第15話 決闘の果て、そして転機

 やはりと言うべきかコロシアムには私とラウラ、そして決闘相手のリリウムとその取り巻き以外には誰もいなかった。


「貴女が退屈な決闘者じゃないことを期待しているよ」


「ド田舎生まれで無名の3流貴族が、この王都周辺に居を構える1流貴族であるリリウム・フォン・ラプーレスに歯向かったことを一生後悔させてやりますわ」


 ラウラと同じ家名。なるほど大体の察しがついた、これなら本当に遠慮なく叩きのめしてしまってもいいだろう。

 しかしまああれだけ青筋立てていると自分まで心配になってきた。いつか堪忍袋の緒どころか血管まで物理的に千切れるんじゃないか?

 

「あらあら、マジックアイテムどころか武器すら持たずそのような恰好で決闘するつもりですか?」


「本当に下賤なものでしかありませんわね」


 リリウムとかいうお嬢様には取り巻き連中が私へ投げる煽り言葉すら聞こえていないようで、彼女は《早着替え》の効果が付与されたマジックアイテムで決闘装束に着替える。

 そして。



「御覧なさい。ラプーレス家に伝わる伝説の魔剣グリムガル、その力を!」


 一つだけならどれだけ質量が大きい物でも収納できる最高級のマジックアイテム《マジックボックス》、そこから取り出されたのは赤黒い刀身をしたレイピアだった。

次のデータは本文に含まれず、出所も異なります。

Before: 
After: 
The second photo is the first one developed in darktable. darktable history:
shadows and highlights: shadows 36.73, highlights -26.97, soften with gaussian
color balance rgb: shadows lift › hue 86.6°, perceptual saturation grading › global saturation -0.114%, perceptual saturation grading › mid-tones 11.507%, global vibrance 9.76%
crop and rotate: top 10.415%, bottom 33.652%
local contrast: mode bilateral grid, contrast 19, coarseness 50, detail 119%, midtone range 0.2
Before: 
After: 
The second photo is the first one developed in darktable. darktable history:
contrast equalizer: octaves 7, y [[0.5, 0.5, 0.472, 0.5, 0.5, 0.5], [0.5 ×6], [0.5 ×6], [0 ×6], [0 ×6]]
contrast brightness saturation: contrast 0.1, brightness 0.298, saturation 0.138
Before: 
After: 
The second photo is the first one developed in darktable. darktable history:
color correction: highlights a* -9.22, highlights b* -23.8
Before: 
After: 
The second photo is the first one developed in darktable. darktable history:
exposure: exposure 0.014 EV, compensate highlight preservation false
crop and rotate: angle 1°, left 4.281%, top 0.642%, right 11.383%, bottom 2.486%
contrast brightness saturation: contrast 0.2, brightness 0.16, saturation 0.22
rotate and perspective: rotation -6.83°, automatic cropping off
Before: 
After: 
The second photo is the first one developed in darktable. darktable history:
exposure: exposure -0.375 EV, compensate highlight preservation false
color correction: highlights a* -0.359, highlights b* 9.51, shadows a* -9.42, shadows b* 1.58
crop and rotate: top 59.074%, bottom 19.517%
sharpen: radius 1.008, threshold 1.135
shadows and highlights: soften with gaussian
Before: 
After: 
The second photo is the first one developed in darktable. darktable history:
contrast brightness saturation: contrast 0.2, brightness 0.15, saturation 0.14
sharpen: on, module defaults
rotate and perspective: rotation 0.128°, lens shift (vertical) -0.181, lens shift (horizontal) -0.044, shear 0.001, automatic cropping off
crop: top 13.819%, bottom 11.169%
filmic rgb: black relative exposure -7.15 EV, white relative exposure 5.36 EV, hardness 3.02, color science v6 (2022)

 魔剣グリムガルはまるで抜き放たれたことを喜ぶかのように黒い炎を発生させる。


「このコロシアムではどれだけ致命傷を受けても精神的な苦痛を感じるだけで死ぬことはない。そのことに感謝しながら絶望と共に焼かれなさいな!!」


「残念ながらそのようなことになりません」


 リリウムは心臓を穿てるよう照準を合わせコロシアムの地面を勢いよく蹴る。

 さらに加速魔法ブーストを重ね掛けて速度を増していく。


 13歳でここまで魔法を使いこなせたのなら立派と言える。しかし。


「タネも仕掛けも丸見えですよ、と」


 取り巻きとリリウムとを繋ぐ巨大な魔力の糸、それに向けて手をかかげ、そして砕く。


「え?」


 《ブースト》が切れて急激に失速したリリウムは勢いよく地面に激突してしまう。

 そして取り巻きの少女たちも魔法をかけられなくなったことに驚き慌てていた。


「あらあら、1対1で正々堂々の決闘かと思っていたらまさか1対3の変則試合でしたか。自分はそちらでも構いませんけど」


「……ッ!」


 屈辱的な仕打ちと捉えたのか、リリウムは冷静さを欠いてレイピアを振るう。それでも素の身体能力が高いからか、この小さな体幼女では致命傷となるスピードとパワーだ。


「「万物の源よ! 下賤なるものに裁きの炎を!! 《フレア》!!!」」


 さらに慌てた取り巻き連中が長ったらしい詠唱と込みで火炎魔法を放つ。

 確かにこれは避けられない。

 

 だったら。


「《ヒートレーザー》」


 やるべきことは決まっている。まとめて薙ぎ払えばいいのだ。

 手のひらから発射された白い熱線はコロシアムの地面を溶かし、火炎魔法を消滅させ、そしてお嬢様方をも消し去る。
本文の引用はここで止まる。